不正投票を調査しているパブリック・インタレスト・リーガル・ファウンデーション(Public Interest Legal Foundation)の広報担当ローガン・チャーチウェル氏は、ジャスパー氏の示した数字は同団体が調査した結果を裏付けるものだと述べた。同団体の調査結果では、ニューハンプシャーで居住地の証明なしに投票した人が多いとされている。
保守派の調査団体であるプロジェクト・ベリタスは、2016年の2月にニューハンプシャーで隠しカメラによる調査を行っている。
投票所の職員は、ベリタスの潜入捜査員に「投票するのに州に住んでいる必要はない」「マサチューセッツの運転免許証を使用できる」「身分証明書がなければ書式に記入するだけで良い」と話していた。
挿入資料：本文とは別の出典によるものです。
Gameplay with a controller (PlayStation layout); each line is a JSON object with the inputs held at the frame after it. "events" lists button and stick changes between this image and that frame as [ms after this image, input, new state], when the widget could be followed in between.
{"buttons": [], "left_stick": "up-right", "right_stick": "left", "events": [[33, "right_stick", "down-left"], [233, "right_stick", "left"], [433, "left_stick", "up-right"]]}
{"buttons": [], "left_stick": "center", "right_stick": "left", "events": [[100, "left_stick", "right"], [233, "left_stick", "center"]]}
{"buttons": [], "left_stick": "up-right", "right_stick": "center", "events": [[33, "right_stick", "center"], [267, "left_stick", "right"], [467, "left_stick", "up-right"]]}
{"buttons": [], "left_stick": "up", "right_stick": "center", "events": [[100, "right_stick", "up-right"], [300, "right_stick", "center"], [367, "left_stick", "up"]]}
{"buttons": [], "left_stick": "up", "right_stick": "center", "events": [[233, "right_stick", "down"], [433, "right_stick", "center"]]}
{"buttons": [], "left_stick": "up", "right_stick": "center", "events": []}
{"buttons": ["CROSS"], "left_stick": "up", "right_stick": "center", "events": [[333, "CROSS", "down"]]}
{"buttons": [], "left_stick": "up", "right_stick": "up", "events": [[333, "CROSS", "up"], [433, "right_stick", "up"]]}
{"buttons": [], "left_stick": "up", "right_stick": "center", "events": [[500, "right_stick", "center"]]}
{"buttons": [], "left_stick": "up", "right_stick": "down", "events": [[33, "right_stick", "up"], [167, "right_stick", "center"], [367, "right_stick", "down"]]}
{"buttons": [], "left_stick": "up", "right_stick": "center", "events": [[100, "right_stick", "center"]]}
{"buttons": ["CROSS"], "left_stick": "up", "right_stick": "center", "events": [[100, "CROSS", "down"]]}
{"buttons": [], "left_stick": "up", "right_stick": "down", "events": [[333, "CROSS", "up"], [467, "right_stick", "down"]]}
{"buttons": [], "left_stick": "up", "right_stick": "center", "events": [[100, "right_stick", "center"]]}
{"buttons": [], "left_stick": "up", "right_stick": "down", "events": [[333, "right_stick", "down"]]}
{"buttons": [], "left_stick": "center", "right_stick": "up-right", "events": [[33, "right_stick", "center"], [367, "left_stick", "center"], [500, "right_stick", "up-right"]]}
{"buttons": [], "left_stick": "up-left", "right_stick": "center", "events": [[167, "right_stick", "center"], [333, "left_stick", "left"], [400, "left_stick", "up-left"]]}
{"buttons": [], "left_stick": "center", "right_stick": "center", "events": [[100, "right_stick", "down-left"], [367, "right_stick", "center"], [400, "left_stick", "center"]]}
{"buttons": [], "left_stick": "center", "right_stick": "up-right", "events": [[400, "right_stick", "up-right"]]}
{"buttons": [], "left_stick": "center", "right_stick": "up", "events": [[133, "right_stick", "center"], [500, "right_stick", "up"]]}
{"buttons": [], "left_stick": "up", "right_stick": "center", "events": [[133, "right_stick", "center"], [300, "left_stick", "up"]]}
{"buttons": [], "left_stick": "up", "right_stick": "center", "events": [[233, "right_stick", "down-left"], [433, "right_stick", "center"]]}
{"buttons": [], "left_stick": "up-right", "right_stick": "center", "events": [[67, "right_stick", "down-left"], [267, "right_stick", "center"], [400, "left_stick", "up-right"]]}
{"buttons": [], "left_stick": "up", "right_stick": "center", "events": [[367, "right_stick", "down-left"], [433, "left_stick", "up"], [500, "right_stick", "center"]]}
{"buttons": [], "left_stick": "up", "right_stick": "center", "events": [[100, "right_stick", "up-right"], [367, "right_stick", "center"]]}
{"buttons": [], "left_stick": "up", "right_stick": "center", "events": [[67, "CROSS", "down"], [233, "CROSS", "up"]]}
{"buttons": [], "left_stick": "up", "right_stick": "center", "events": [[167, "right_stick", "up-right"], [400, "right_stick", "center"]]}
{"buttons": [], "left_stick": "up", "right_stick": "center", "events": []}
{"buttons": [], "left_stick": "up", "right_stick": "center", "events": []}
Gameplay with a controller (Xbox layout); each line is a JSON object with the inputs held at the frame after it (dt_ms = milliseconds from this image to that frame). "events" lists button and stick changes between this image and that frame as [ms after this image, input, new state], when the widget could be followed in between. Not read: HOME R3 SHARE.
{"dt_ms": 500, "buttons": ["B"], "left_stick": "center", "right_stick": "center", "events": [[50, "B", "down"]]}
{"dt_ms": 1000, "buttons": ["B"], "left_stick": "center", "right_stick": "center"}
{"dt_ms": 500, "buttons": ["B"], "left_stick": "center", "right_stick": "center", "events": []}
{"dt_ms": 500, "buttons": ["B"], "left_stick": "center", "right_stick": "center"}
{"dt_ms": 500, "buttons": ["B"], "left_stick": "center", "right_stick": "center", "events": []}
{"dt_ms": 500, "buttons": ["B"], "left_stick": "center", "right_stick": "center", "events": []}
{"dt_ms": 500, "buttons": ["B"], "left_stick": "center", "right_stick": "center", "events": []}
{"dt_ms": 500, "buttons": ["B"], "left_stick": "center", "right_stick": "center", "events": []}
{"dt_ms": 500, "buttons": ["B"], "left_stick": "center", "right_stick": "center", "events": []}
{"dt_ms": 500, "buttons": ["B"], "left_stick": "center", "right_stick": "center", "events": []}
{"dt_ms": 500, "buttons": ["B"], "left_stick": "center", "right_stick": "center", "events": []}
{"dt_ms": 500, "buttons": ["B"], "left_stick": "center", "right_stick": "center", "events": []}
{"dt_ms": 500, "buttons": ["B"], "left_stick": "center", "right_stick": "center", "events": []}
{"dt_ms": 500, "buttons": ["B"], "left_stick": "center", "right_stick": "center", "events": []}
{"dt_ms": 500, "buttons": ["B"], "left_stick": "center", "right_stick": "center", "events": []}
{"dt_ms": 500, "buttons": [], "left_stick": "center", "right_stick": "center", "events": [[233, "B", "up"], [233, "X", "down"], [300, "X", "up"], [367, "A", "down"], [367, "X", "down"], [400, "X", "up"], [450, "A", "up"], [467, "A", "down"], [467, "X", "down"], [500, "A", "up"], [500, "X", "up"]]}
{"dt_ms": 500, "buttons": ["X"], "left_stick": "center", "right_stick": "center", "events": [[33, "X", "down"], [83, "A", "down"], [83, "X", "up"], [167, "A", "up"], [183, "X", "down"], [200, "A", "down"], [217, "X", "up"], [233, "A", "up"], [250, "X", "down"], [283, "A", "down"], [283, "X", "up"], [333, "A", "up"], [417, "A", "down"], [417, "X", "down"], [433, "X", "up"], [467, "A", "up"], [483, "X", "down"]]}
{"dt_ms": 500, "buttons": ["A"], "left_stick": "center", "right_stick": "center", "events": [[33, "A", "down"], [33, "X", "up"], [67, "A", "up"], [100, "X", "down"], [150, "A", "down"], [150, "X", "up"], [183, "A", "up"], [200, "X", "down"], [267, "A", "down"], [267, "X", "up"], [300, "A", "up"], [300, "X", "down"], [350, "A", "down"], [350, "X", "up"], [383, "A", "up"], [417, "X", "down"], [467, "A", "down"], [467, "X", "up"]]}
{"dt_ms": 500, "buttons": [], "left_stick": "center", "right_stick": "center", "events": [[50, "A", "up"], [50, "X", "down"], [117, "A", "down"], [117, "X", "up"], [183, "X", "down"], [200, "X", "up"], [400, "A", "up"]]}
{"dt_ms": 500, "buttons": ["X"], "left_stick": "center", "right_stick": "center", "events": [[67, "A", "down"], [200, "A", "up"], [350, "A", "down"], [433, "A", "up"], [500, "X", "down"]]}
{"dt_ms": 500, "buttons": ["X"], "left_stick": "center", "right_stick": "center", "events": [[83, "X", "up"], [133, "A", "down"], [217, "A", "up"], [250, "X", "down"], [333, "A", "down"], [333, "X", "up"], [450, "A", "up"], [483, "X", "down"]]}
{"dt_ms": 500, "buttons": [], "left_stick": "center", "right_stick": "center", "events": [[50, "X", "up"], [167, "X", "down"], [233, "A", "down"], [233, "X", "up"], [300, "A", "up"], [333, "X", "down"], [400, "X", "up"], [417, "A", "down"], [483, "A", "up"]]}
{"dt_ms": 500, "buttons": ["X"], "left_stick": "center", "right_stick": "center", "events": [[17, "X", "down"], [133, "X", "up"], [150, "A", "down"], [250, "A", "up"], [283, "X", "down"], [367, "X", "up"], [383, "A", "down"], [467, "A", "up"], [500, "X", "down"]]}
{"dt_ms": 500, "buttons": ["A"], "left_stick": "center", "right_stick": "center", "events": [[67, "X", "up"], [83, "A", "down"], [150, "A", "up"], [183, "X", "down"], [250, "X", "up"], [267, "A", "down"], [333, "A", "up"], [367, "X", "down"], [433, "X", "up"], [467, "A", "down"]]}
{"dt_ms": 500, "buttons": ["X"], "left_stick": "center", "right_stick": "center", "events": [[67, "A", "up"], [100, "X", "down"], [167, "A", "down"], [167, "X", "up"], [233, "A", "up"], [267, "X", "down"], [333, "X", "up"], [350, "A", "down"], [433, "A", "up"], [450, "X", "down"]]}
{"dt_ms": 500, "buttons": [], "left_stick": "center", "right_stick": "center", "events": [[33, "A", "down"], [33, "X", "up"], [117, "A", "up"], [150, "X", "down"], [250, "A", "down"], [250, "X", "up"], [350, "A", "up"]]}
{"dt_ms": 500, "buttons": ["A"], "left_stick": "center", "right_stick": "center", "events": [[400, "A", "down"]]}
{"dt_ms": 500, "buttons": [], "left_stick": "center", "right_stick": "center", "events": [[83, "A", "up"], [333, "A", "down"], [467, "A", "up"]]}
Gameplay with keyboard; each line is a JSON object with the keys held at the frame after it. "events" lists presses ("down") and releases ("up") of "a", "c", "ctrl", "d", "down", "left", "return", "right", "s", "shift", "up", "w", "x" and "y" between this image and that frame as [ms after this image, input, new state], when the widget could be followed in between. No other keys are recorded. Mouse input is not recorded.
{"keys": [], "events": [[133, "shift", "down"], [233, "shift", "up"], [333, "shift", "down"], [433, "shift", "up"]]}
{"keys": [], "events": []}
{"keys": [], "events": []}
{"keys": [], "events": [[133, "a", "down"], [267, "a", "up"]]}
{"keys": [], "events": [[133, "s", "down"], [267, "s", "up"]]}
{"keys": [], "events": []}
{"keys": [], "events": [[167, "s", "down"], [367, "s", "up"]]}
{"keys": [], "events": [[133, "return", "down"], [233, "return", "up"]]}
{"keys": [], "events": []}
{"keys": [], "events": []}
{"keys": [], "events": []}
「ここに来れば投票してそのまま去っても構いません」と投票所の職員はベリタスに語っていた。
2月にホワイトハウスで上院議員との会談を行った際、トランプ氏はニューハンプシャーで負けたのは何千もの人がマサチューセッツから州境を跨いでやってきて投票したせいだと述べた。また、アヨッテ氏が負けたのも同じ理由、つまり不正投票のせいだと語った。
リベラル派のマスコミは、トランプ氏の訴えを一蹴していた。ボストン・グローブはそれを「事実無根」と評した。
ジャスパー氏にデータを提供した政府機関は、ニューハンプシャーからの転居者である可能性、ニューハンプシャーで運転したことがなかったか、運転をやめてしまった可能性などを考えられる原因として挙げた。また、ニューハンプシャーに居住したが州の免許を取得できなかった可能性もあるという見解だった。
政府機関が発行したデータを示す手紙自体には、州外の人間が不正投票をしたことを示唆する内容はない。
データが示す興味深い事実がもう一つある。6,033人が投票者登録のために居住地の宣誓供述書を書いていたが、国務省がその全員に手紙を送ったところ458通が宛先不明で戻ってきたということだ。